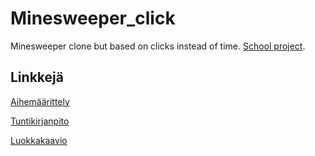 # Minesweeper_click
Minesweeper clone but based on clicks instead of time. [School project](https://github.com/javaLabra/Joululabra-2015).

## Linkkejä

[Aihemäärittely](https://github.com/saskeli/Minesweeper_click/blob/master/dokumentointi/aiheenKuvausJaRakenne.md)

[Tuntikirjanpito](https://github.com/saskeli/Minesweeper_click/blob/master/dokumentointi/tuntikirjanpito.md)

[Luokkakaavio](https://github.com/saskeli/Minesweeper_click/blob/master/dokumentointi/Class_diagram.png)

[What you should do]:
Please repeat all of the data exactly, excluding images.

[The answer]:
 # Minesweeper_click
Minesweeper clone but based on clicks instead of time. [School project](https://github.com/javaLabra/Joululabra-2015).

## Linkkejä

[Aihemäärittely](https://github.com/saskeli/Minesweeper_click/blob/master/dokumentointi/aiheenKuvausJaRakenne.md)

[Tuntikirjanpito](https://github.com/saskeli/Minesweeper_click/blob/master/dokumentointi/tuntikirjanpito.md)

[Luokkakaavio](https://github.com/saskeli/Minesweeper_click/blob/master/dokumentointi/Class_diagram.png)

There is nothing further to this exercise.